> [Task to complete] Reproduce the data verbatim, starting at its first line and ending at the line that contains "Украина, Киев и область", including that line.

> [Records for the task]
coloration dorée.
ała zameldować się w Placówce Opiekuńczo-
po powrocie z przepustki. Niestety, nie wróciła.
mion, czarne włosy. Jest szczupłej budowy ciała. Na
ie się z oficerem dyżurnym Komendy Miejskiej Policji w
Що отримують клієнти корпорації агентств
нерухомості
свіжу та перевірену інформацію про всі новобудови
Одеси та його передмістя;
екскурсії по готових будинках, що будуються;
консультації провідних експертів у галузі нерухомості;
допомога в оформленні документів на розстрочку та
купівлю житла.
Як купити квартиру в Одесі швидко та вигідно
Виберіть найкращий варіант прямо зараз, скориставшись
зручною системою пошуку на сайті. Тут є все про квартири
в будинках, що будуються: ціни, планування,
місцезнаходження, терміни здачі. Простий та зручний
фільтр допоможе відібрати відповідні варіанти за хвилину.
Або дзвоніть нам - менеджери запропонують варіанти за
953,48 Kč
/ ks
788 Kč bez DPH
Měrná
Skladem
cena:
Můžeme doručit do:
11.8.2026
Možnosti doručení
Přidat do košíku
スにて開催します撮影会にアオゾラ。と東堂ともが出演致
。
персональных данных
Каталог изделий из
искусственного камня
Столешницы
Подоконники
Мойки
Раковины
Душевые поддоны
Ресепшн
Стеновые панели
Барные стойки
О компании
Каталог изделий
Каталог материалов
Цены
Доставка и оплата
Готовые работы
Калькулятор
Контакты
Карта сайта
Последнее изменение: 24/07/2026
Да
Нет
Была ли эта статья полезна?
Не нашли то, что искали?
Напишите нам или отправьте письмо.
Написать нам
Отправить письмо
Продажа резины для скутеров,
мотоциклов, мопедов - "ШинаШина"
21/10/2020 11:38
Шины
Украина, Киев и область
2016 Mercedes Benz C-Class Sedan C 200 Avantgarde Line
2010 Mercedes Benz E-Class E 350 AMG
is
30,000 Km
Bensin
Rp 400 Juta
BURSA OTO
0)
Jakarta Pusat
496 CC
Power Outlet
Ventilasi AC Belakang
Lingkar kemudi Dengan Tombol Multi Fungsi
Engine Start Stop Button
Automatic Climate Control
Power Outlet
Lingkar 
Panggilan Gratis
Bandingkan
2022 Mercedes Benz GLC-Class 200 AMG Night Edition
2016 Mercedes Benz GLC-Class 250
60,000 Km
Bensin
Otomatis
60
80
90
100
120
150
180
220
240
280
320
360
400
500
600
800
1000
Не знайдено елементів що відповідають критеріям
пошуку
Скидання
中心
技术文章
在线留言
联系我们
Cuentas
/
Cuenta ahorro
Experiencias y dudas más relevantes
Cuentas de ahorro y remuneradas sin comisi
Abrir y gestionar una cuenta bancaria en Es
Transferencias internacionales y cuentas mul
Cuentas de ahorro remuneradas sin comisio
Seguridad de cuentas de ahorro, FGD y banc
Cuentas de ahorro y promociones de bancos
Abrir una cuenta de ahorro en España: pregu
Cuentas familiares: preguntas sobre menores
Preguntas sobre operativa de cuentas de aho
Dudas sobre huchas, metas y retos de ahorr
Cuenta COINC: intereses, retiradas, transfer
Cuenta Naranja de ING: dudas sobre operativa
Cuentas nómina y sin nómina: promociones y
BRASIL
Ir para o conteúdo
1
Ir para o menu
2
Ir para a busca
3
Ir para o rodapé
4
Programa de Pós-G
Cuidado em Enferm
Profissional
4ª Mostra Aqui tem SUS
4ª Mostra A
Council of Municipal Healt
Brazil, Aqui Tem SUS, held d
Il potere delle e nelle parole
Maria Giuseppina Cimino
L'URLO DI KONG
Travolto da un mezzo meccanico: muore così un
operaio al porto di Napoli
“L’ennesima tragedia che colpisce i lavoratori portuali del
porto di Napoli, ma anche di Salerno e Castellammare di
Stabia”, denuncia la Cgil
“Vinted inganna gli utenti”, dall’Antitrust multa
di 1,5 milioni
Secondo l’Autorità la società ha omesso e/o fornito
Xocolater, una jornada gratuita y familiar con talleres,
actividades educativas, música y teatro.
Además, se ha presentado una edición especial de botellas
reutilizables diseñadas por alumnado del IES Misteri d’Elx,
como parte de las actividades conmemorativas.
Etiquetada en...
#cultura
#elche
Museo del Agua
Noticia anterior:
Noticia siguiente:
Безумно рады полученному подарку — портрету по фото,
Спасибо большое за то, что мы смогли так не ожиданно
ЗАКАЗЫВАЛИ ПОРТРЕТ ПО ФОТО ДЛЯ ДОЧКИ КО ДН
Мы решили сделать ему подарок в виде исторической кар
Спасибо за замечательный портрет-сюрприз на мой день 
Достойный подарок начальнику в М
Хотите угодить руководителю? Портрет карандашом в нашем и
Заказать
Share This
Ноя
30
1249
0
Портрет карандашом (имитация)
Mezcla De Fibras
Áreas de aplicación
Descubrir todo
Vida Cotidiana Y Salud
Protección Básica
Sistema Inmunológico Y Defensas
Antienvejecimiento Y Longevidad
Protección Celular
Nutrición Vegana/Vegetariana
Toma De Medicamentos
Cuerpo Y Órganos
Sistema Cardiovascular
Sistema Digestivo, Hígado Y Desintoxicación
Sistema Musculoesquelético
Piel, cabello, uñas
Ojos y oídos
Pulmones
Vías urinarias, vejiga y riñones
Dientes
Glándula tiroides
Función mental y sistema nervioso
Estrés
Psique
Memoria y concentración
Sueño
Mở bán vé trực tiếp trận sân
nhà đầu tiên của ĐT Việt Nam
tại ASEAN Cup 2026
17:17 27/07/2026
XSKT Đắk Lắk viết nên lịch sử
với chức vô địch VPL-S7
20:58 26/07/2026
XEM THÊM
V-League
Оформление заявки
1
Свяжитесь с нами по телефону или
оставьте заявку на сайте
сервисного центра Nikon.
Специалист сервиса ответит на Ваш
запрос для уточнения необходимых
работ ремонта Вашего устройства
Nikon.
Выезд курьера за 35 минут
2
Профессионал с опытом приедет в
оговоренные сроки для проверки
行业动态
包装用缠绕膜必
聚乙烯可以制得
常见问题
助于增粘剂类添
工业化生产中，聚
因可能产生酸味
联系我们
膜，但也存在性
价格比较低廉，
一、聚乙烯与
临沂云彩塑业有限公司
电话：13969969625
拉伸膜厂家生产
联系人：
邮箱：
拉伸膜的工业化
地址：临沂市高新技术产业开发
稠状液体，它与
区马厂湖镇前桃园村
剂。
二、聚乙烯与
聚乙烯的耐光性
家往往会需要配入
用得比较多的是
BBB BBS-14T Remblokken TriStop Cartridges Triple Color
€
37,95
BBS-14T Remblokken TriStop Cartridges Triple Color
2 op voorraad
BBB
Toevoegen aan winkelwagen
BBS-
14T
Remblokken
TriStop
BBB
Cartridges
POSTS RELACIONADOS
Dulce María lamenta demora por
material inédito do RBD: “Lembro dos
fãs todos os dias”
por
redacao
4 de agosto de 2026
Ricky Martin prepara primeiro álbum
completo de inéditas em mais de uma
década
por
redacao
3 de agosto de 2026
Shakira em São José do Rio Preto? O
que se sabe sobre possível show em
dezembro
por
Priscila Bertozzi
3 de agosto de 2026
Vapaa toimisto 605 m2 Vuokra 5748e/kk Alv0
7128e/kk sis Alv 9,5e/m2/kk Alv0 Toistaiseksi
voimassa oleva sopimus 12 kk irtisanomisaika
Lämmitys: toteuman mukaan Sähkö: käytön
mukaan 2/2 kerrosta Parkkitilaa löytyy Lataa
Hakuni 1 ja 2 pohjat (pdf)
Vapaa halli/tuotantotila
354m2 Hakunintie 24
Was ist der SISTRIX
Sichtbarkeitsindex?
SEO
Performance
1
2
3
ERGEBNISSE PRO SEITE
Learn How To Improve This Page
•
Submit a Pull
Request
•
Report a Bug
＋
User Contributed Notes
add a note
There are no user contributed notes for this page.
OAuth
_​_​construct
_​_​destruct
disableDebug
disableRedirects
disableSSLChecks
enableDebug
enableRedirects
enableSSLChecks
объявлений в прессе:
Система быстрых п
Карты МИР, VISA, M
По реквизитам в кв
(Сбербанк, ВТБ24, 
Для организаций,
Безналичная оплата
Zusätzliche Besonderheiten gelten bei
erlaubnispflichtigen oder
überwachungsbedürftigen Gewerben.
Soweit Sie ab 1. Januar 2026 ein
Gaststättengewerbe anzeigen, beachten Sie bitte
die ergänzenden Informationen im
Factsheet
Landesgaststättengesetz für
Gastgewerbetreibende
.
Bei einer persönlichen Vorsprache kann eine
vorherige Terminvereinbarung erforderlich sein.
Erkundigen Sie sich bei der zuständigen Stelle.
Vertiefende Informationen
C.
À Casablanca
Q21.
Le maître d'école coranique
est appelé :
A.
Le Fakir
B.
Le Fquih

> [Task response]
coloration dorée.
ała zameldować się w Placówce Opiekuńczo-
po powrocie z przepustki. Niestety, nie wróciła.
mion, czarne włosy. Jest szczupłej budowy ciała. Na
ie się z oficerem dyżurnym Komendy Miejskiej Policji w
Що отримують клієнти корпорації агентств
нерухомості
свіжу та перевірену інформацію про всі новобудови
Одеси та його передмістя;
екскурсії по готових будинках, що будуються;
консультації провідних експертів у галузі нерухомості;
допомога в оформленні документів на розстрочку та
купівлю житла.
Як купити квартиру в Одесі швидко та вигідно
Виберіть найкращий варіант прямо зараз, скориставшись
зручною системою пошуку на сайті. Тут є все про квартири
в будинках, що будуються: ціни, планування,
місцезнаходження, терміни здачі. Простий та зручний
фільтр допоможе відібрати відповідні варіанти за хвилину.
Або дзвоніть нам - менеджери запропонують варіанти за
953,48 Kč
/ ks
788 Kč bez DPH
Měrná
Skladem
cena:
Můžeme doručit do:
11.8.2026
Možnosti doručení
Přidat do košíku
スにて開催します撮影会にアオゾラ。と東堂ともが出演致
。
персональных данных
Каталог изделий из
искусственного камня
Столешницы
Подоконники
Мойки
Раковины
Душевые поддоны
Ресепшн
Стеновые панели
Барные стойки
О компании
Каталог изделий
Каталог материалов
Цены
Доставка и оплата
Готовые работы
Калькулятор
Контакты
Карта сайта
Последнее изменение: 24/07/2026
Да
Нет
Была ли эта статья полезна?
Не нашли то, что искали?
Напишите нам или отправьте письмо.
Написать нам
Отправить письмо
Продажа резины для скутеров,
мотоциклов, мопедов - "ШинаШина"
21/10/2020 11:38
Шины
Украина, Киев и область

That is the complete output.